His son, Alain Mukwege, is a research associate at the U-M School of Nursing. U-M awarded Denis Mukwege with the Wallenberg Medal in 2010. The medal was named after an alumnus who saved tens of thousands of Jews during World War II.
“My father always says justice is everyone’s business,” Alain Mukwege said. “We need to empower women, because if you empower women you’re able to empower the entire community and future generations.”
Janis Miller, a researcher in the U-M School of Nursing, works closely with the Nobel prize winner and his son.

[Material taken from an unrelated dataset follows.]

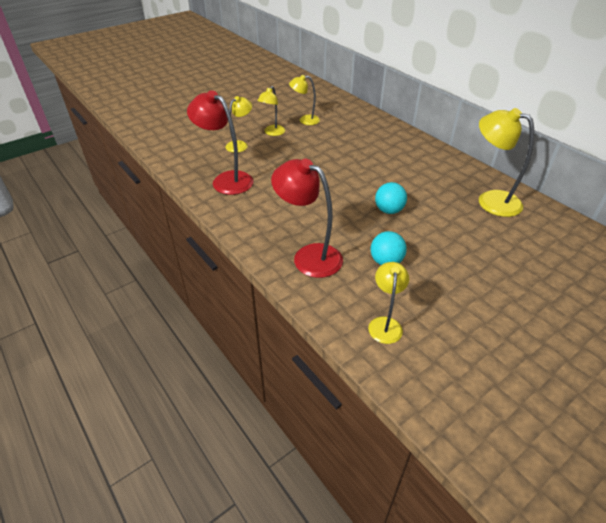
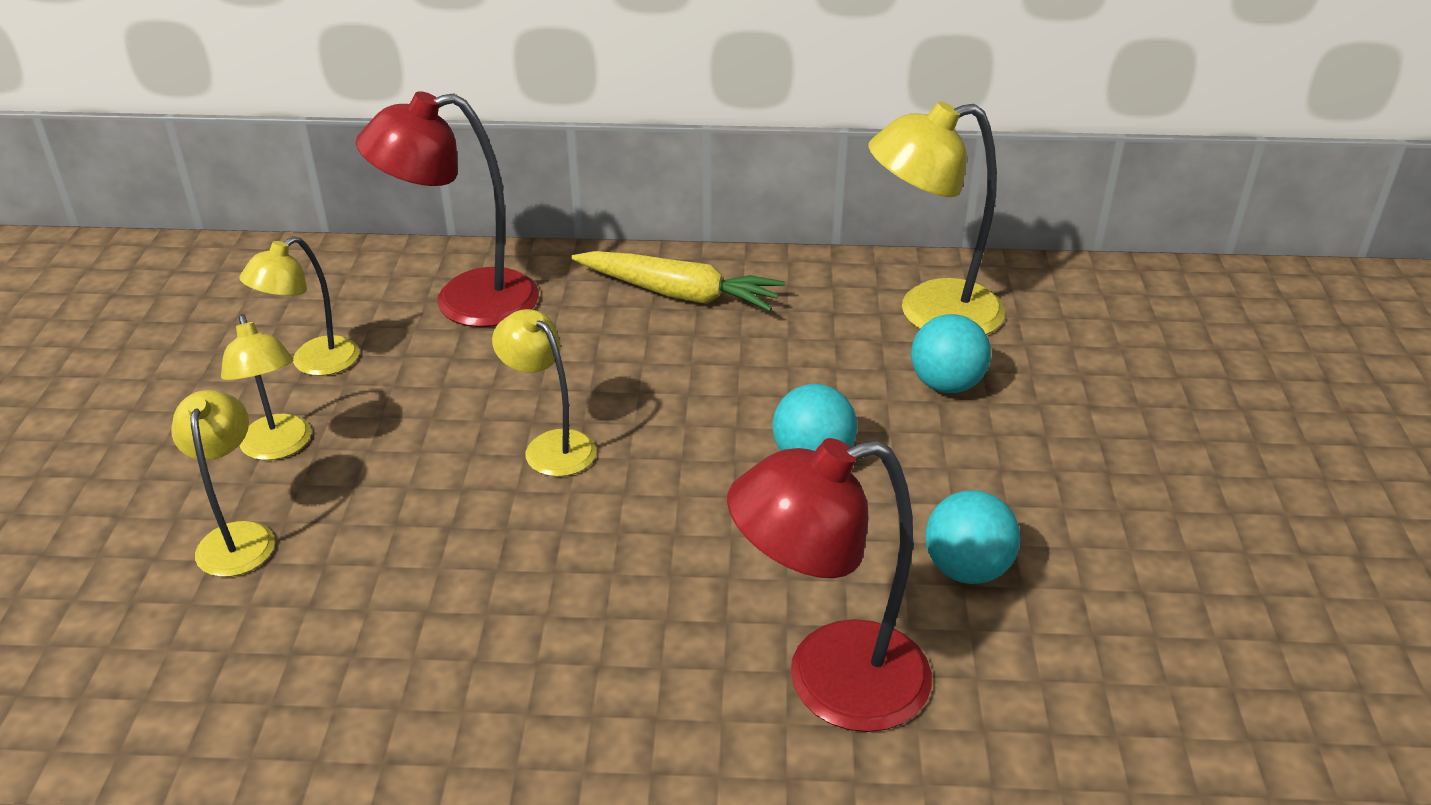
camera: 50 degrees left, 5 degrees down
(226, 180) = (352, 658): red lamp -> red lamp (465, 302)
(385, 324) = (1147, 694): yellow lamp -> yellow lamp (551, 446)
(418, 153) = (679, 294): none -> yellow carrot
(461, 219) = (946, 384): none -> turquoise ball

“I feel like there has been a need to be patient when the cause has demanded impatience,” said Miller, who has partnered with Mukwege’s Panzi Hospital in the Democratic Republic of Congo for close to a decade. “The Nobel Prize to Dr. Mukwege gives a voice to the survivors of sexual violence who have been hidden from the public eye for so long.”
Their partnership started when Miller spent a day with the Congolese doctor in 2010, and although she couldn’t speak French and his English was limited, the two clicked.
“We bonded over our mutual interest in helping women whose bottom ends have seen the worst side of the world,” said Miller, whose expertise includes recovery from pelvic tissue trauma in childbirth and the resulting physical and psychological distress.
Their early conversations led to a visit from Miller to Panzi hospital in Bukavu, an eastern city of the Democratic Republic of Congo. The visit convinced her she could add the most value at Panzi by sharing her experience with research: managing budgets, applying for grants, pairing researchers, establishing ethics review boards and assuring integrity in research methods.
Multidisciplinary experts from the fields of nursing, epidemiology, business and social work formed a team at U-M to figure out how to work with Panzi Hospital and its associated university, Universite Evangelique D’Afrique.
The group created the International Center of Advanced Research and Training. Launched with seed funding from U-M’s Third Century Initiative, the center opened in 2013 and has been developing training and research programs in Bukavu.
The younger Mukwege is following in his father’s footsteps. The U-M partnership expanded in 2015 when Alain Mukwege also came to the university to work with Miller.
“The University of Michigan has an eye open to the world,” Alain Mukwege said. “People here know you can learn things from other countries and by exchanging knowledge, you can empower communities here and very far away.”